Suisse : "La société civile après Vatican II – Feu la chrétienté? "

Source: FSSPX Actualités

 

Du 15 au 17 septembre, l’Université de Fribourg organisait un colloque international sur le thème "La société civile après Vatican II – Feu la chrétienté?" auquel prirent part 15 spécialistes du catholicisme. Claude Prudhomme, historien lyonnais, y montra la fin d’un modèle missionnaire catholique élaboré au 17e siècle en citant les textes romains et les revues missionnaires. "Je suis convaincu qu’on a assisté pendant la période de 1965 à 2000 à la fin du modèle missionnaire élaboré aux 17e et 18e siècles, à la fin de l’expansion de l’Eglise catholique dans le monde". Depuis les années du Concile Vatican II, "le catholicisme découvre la réalité des chiffres". "Les catholiques prennent conscience (et avec eux les protestants) que la grande utopie de voir un jour le monde chrétien est terminée. Les statistiques missionnaires ne vont plus en croissant et la courbe s’est au contraire inversée. La Congrégation pour l’évangélisation des peuples n’y fait même plus allusion".

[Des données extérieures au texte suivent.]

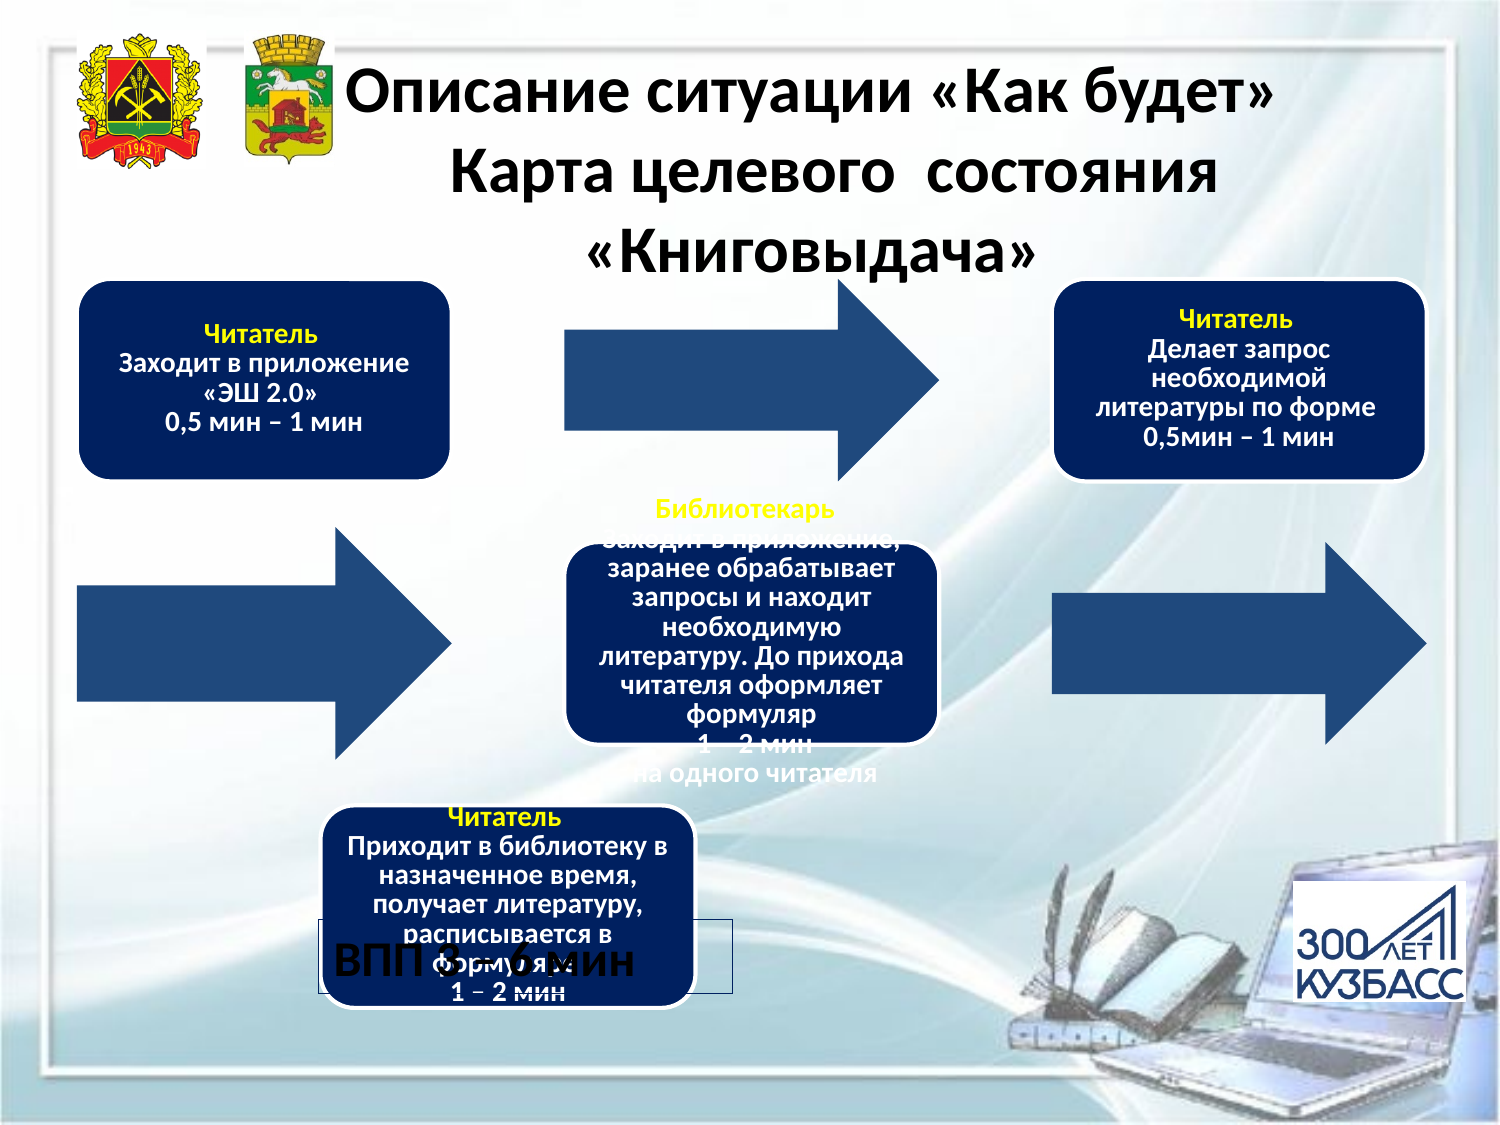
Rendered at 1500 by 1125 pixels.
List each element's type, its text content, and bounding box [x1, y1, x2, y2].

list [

 "Le lyrisme missionnaire qui a encore marqué les années 65 à 69, quand l’encyclique Ecclesiam Suam de Paul VI (1964) inaugure des expressions comme l’Eglise se fait conversation, ou l’Eglise doit entrer en dialogue, s’effondre au milieu des années 70". Une première "crise" gagne l’esprit des missions. "Tout en restant missionnaire, l’Eglise se met à faire du développement". La deuxième "crise", issue de mai 68 remet en question la légitimité des missions : "On va vers un christianisme socialisant, qui défend les idées du tiers monde".

 Les textes de Vatican II, Gaudium et Spes, Nostra Ætate, à travers les encycliques de Paul VI Ecclesiam Suam et Ad Gentes, font référence à "l’Eglise peuple de Dieu". "On passe alors d’une conception institutionnelle à une approche plus communautaire, qui débouchera plus tard sur le concept d’Eglise locale". "La mission est devenue la responsabilité collective de tous les croyants et non plus l’affaire de spécialistes". "Il n’y a plus de théologie officielle de la mission". "Il y a des éléments de vérité et de sainteté dans les autres religions", ce qui débouche "sur les relations œcuméniques et sur la fondation du Secrétariat pour les non chrétiens".

 Claude Prudhomme montre que la mission évangélique se mue "en dialogue", où la prédication n’a de sens que si elle est fondée sur l’expérience personnelle. "On est bien dans un changement culturel". Il ne s’agit plus d’un "dépôt de la foi, que l’on transmet, mais c’est l’expérience qu’on a faite de la foi qui compte". Ce qui amène des divisions douloureuses parmi les théologiens : "Si tout le monde est missionnaire, à quoi cela sert-il d’en former quelques-uns?", et "Où est l’urgence de la mission catholique, si chacun peut se sauver dans sa propre religion?"

 L’Eglise de Jean-Paul II qui entend tenir sa place met le "dialogue" au premier plan. Ce désir de "négociation" de l’Eglise catholique l’a amenée là où elle ne voulait pas aller. "Désormais, s’il y a une annonce de la foi, elle est à prendre au sens de proposition et non pas comme une vérité à laquelle adhérer impérativement". "La mission devient alors indissociable de la solidarité". "La mission au sens religieux s’efface".

L’historien note ainsi "une protestantisation du catholicisme". "Tout un discours, depuis les années 70, affirme que la mission naît de la rencontre avec Jésus. Les protestants se reconnaissent bien là-dedans."

 Lors de la table ronde du 17 septembre, Jean Boissonnat, ancien rédacteur en chef du magazine économique L’Expansion et ancien président des Semaines sociales de France, a mis en évidence la laïcisation de la société à travers le recul de la présence catholique dans le monde hospitalier et éducatif. Le Père jésuite Jean-Yves Calvez a présenté l’enseignement social chrétien issu du décalage entre l’Eglise et la société. L’abbé Patrick de Laubier, ancien professeur de sociologie à l’Université de Genève, a défini la chrétienté une "réalité absolument nécessaire liée à l’Incarnation" et non une "nostalgie médiévale",  il a soutenu que l’Eglise ne doit pas proposer un programme économique ou politique chrétien mais bien plutôt des "exigences chrétiennes en économie", selon la pensée du cardinal Journet.